**The task:** Please write out every line of text in each listing below, word for word and in the same order.

**Data provided:**
::::::
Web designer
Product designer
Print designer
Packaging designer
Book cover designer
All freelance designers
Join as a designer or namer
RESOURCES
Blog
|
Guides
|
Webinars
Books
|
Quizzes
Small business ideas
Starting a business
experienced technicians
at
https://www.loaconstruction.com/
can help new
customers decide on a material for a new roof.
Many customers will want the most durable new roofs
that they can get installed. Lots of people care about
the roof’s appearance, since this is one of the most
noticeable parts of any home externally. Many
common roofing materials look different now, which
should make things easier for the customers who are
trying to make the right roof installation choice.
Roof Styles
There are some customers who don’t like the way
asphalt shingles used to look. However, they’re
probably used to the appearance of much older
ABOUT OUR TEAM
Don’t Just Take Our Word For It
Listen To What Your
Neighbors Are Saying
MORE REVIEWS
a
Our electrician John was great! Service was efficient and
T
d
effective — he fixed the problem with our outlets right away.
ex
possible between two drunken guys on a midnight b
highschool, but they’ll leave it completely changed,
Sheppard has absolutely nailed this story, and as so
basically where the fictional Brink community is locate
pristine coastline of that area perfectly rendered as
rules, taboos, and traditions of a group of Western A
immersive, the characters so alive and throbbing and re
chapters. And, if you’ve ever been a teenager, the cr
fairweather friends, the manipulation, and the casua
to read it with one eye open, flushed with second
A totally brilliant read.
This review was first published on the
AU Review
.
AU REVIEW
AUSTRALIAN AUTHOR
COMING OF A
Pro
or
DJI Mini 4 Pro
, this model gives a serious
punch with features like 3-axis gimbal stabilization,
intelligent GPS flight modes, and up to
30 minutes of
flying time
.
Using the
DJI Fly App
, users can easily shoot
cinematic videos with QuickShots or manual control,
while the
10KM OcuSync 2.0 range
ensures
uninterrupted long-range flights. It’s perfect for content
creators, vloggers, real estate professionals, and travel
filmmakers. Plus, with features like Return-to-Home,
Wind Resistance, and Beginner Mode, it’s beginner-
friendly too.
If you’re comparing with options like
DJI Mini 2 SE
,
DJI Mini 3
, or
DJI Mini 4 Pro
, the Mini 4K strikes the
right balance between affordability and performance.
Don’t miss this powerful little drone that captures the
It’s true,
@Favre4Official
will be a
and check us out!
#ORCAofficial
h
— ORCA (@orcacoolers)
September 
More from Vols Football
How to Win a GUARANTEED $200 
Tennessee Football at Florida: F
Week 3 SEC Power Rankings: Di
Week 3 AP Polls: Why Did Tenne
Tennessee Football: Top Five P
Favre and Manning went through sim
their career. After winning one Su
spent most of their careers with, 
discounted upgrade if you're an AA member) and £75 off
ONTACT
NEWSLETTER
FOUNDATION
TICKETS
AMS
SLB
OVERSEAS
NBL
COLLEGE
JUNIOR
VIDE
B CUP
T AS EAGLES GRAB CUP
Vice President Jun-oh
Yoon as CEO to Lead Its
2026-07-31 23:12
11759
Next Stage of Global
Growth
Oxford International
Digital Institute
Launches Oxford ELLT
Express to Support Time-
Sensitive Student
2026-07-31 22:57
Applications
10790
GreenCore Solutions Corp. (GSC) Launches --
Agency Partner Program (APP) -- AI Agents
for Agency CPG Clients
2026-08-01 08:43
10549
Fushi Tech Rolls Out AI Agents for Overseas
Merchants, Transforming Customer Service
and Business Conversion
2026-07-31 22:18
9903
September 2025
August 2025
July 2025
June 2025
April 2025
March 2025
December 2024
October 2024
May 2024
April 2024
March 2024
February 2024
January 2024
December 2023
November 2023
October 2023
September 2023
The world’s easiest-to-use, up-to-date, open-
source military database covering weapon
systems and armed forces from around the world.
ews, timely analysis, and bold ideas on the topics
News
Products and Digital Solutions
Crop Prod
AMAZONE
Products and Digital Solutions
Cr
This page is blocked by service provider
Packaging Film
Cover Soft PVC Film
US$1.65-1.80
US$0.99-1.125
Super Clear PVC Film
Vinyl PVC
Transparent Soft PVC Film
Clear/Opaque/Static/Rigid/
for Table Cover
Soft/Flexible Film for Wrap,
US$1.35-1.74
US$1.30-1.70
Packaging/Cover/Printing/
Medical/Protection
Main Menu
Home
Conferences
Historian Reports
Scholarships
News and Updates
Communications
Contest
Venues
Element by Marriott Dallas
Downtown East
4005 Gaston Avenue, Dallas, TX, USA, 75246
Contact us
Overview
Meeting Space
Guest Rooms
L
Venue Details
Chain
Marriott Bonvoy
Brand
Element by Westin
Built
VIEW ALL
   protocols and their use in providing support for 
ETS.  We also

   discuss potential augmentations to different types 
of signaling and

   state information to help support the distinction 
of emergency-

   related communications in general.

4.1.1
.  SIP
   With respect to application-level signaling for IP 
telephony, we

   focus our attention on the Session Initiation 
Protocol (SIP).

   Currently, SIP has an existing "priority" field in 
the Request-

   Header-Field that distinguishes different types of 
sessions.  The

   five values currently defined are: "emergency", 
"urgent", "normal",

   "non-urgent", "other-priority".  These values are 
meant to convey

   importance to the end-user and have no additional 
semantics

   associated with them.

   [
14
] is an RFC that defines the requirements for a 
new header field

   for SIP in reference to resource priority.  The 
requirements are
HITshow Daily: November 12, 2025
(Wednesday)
::::::
**Task result:**
Web designer
Product designer
Print designer
Packaging designer
Book cover designer
All freelance designers
Join as a designer or namer
RESOURCES
Blog
|
Guides
|
Webinars
Books
|
Quizzes
Small business ideas
Starting a business
experienced technicians
at
https://www.loaconstruction.com/
can help new
customers decide on a material for a new roof.
Many customers will want the most durable new roofs
that they can get installed. Lots of people care about
the roof’s appearance, since this is one of the most
noticeable parts of any home externally. Many
common roofing materials look different now, which
should make things easier for the customers who are
trying to make the right roof installation choice.
Roof Styles
There are some customers who don’t like the way
asphalt shingles used to look. However, they’re
probably used to the appearance of much older
ABOUT OUR TEAM
Don’t Just Take Our Word For It
Listen To What Your
Neighbors Are Saying
MORE REVIEWS
a
Our electrician John was great! Service was efficient and
T
d
effective — he fixed the problem with our outlets right away.
ex
possible between two drunken guys on a midnight b
highschool, but they’ll leave it completely changed,
Sheppard has absolutely nailed this story, and as so
basically where the fictional Brink community is locate
pristine coastline of that area perfectly rendered as
rules, taboos, and traditions of a group of Western A
immersive, the characters so alive and throbbing and re
chapters. And, if you’ve ever been a teenager, the cr
fairweather friends, the manipulation, and the casua
to read it with one eye open, flushed with second
A totally brilliant read.
This review was first published on the
AU Review
.
AU REVIEW
AUSTRALIAN AUTHOR
COMING OF A
Pro
or
DJI Mini 4 Pro
, this model gives a serious
punch with features like 3-axis gimbal stabilization,
intelligent GPS flight modes, and up to
30 minutes of
flying time
.
Using the
DJI Fly App
, users can easily shoot
cinematic videos with QuickShots or manual control,
while the
10KM OcuSync 2.0 range
ensures
uninterrupted long-range flights. It’s perfect for content
creators, vloggers, real estate professionals, and travel
filmmakers. Plus, with features like Return-to-Home,
Wind Resistance, and Beginner Mode, it’s beginner-
friendly too.
If you’re comparing with options like
DJI Mini 2 SE
,
DJI Mini 3
, or
DJI Mini 4 Pro
, the Mini 4K strikes the
right balance between affordability and performance.
Don’t miss this powerful little drone that captures the
It’s true,
@Favre4Official
will be a
and check us out!
#ORCAofficial
h
— ORCA (@orcacoolers)
September 
More from Vols Football
How to Win a GUARANTEED $200 
Tennessee Football at Florida: F
Week 3 SEC Power Rankings: Di
Week 3 AP Polls: Why Did Tenne
Tennessee Football: Top Five P
Favre and Manning went through sim
their career. After winning one Su
spent most of their careers with, 
discounted upgrade if you're an AA member) and £75 off
ONTACT
NEWSLETTER
FOUNDATION
TICKETS
AMS
SLB
OVERSEAS
NBL
COLLEGE
JUNIOR
VIDE
B CUP
T AS EAGLES GRAB CUP
Vice President Jun-oh
Yoon as CEO to Lead Its
2026-07-31 23:12
11759
Next Stage of Global
Growth
Oxford International
Digital Institute
Launches Oxford ELLT
Express to Support Time-
Sensitive Student
2026-07-31 22:57
Applications
10790
GreenCore Solutions Corp. (GSC) Launches --
Agency Partner Program (APP) -- AI Agents
for Agency CPG Clients
2026-08-01 08:43
10549
Fushi Tech Rolls Out AI Agents for Overseas
Merchants, Transforming Customer Service
and Business Conversion
2026-07-31 22:18
9903
September 2025
August 2025
July 2025
June 2025
April 2025
March 2025
December 2024
October 2024
May 2024
April 2024
March 2024
February 2024
January 2024
December 2023
November 2023
October 2023
September 2023
The world’s easiest-to-use, up-to-date, open-
source military database covering weapon
systems and armed forces from around the world.
ews, timely analysis, and bold ideas on the topics
News
Products and Digital Solutions
Crop Prod
AMAZONE
Products and Digital Solutions
Cr
This page is blocked by service provider
Packaging Film
Cover Soft PVC Film
US$1.65-1.80
US$0.99-1.125
Super Clear PVC Film
Vinyl PVC
Transparent Soft PVC Film
Clear/Opaque/Static/Rigid/
for Table Cover
Soft/Flexible Film for Wrap,
US$1.35-1.74
US$1.30-1.70
Packaging/Cover/Printing/
Medical/Protection
Main Menu
Home
Conferences
Historian Reports
Scholarships
News and Updates
Communications
Contest
Venues
Element by Marriott Dallas
Downtown East
4005 Gaston Avenue, Dallas, TX, USA, 75246
Contact us
Overview
Meeting Space
Guest Rooms
L
Venue Details
Chain
Marriott Bonvoy
Brand
Element by Westin
Built
VIEW ALL
   protocols and their use in providing support for 
ETS.  We also

   discuss potential augmentations to different types 
of signaling and

   state information to help support the distinction 
of emergency-

   related communications in general.

4.1.1
.  SIP
   With respect to application-level signaling for IP 
telephony, we

   focus our attention on the Session Initiation 
Protocol (SIP).

   Currently, SIP has an existing "priority" field in 
the Request-

   Header-Field that distinguishes different types of 
sessions.  The

   five values currently defined are: "emergency", 
"urgent", "normal",

   "non-urgent", "other-priority".  These values are 
meant to convey

   importance to the end-user and have no additional 
semantics

   associated with them.

   [
14
] is an RFC that defines the requirements for a 
new header field

   for SIP in reference to resource priority.  The 
requirements are
HITshow Daily: November 12, 2025
(Wednesday)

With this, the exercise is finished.